The data can fill hundreds of pages, and analyzing the information is “a very time-consuming, very meticulous” process that used to take one to two hours for each report, Duffy said.

Once the health system started using the A.I. program about three months ago, he said, that time was reduced to about 20 minutes, he said.

The new system means the sleep labs can get patients on the calendar for follow-up appointments more quickly, so patients spend less time driving while drowsy or suffering compromised immune systems due to sleep deprivation, he said.

But despite their remarkable efficiency, he said, the computers can’t have the last word.

A board-certified physician reviews the sleep reports “each and every time, and that’s nonnegotiable,” he said.

At Northwell’s Feinstein Institutes for Medical Research in Manhasset, researchers used A.I. to analyze 24 million patient vital sign measurements. The results helped them predict which patients were low-risk enough to sleep through the night with a nurse looking in on them periodically, instead of being awakened to have their vitals checked, according to an article published last year in the journal Nature Partner Journals Digital Medicine.

The health system also is using A.I. to identify certain high-risk patients, said Dr.

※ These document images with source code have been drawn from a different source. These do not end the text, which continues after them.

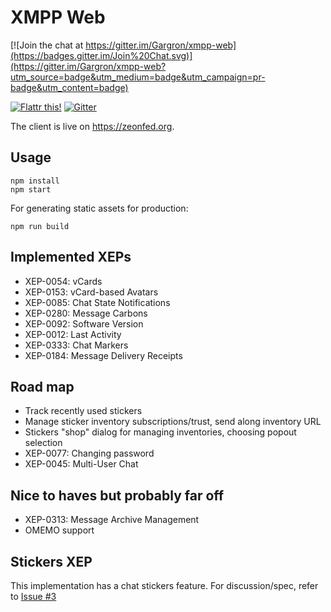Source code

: # XMPP Web

[![Join the chat at https://gitter.im/Gargron/xmpp-web](https://badges.gitter.im/Join%20Chat.svg)](https://gitter.im/Gargron/xmpp-web?utm_source=badge&utm_medium=badge&utm_campaign=pr-badge&utm_content=badge)

[![Flattr this!](https://button.flattr.com/flattr-badge-large.png)](https://flattr.com/submit/auto?user_id=Gargron&url=https%3A%2F%2Fgithub.com%2FGargron%2Fxmpp-web)
[![Gitter](https://badges.gitter.im/Join%20Chat.svg)](https://gitter.im/Gargron/xmpp-web?utm_source=badge&utm_medium=badge&utm_campaign=pr-badge)

The client is live on <https://zeonfed.org>.

## Usage

    npm install
    npm start

For generating static assets for production:

    npm run build

## Implemented XEPs

- XEP-0054: vCards
- XEP-0153: vCard-based Avatars
- XEP-0085: Chat State Notifications
- XEP-0280: Message Carbons
- XEP-0092: Software Version
- XEP-0012: Last Activity
- XEP-0333: Chat Markers
- XEP-0184: Message Delivery Receipts

## Road map

- Track recently used stickers
- Manage sticker inventory subscriptions/trust, send along inventory URL
- Stickers "shop" dialog for managing inventories, choosing popout selection
- XEP-0077: Changing password
- XEP-0045: Multi-User Chat

## Nice to haves but probably far off

- XEP-0313: Message Archive Management
- OMEMO support

## Stickers XEP

This implementation has a chat stickers feature. For discussion/spec, refer to [Issue #3](https://github.com/Gargron/xmpp-web/issues/3)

Jamie Hirsch, director of Northwell’s data science program.

Getting personal

In presentations about A.I., Hirsch tells his fellow physicians the technology can help identify people such as a fictional patient he has dubbed “Ethel,” a sprightly 87-year-old grandmother who is “fiercely independent,” but who feels overwhelmed in the hospital, lives alone and might need more assistance than she realizes.

In a busy hospital filled with hundreds of patients, a patient like Ethel might not get the hand-holding she needs, he said.

But when an A.I. program is trained to flag patients who are older, live alone and are coping with a bewildering array of medications and discharge instructions, he said, “now you have a patient experience specialist that’s going to come in and say, ‘How are you? Let’s sit down, let’s talk, you know, how can we make your experience better …. How do we get you home, so you can continue living that independent life that you so value?”

He said, “It allows us to focus our energies in the right way, to the right person, at the right time.”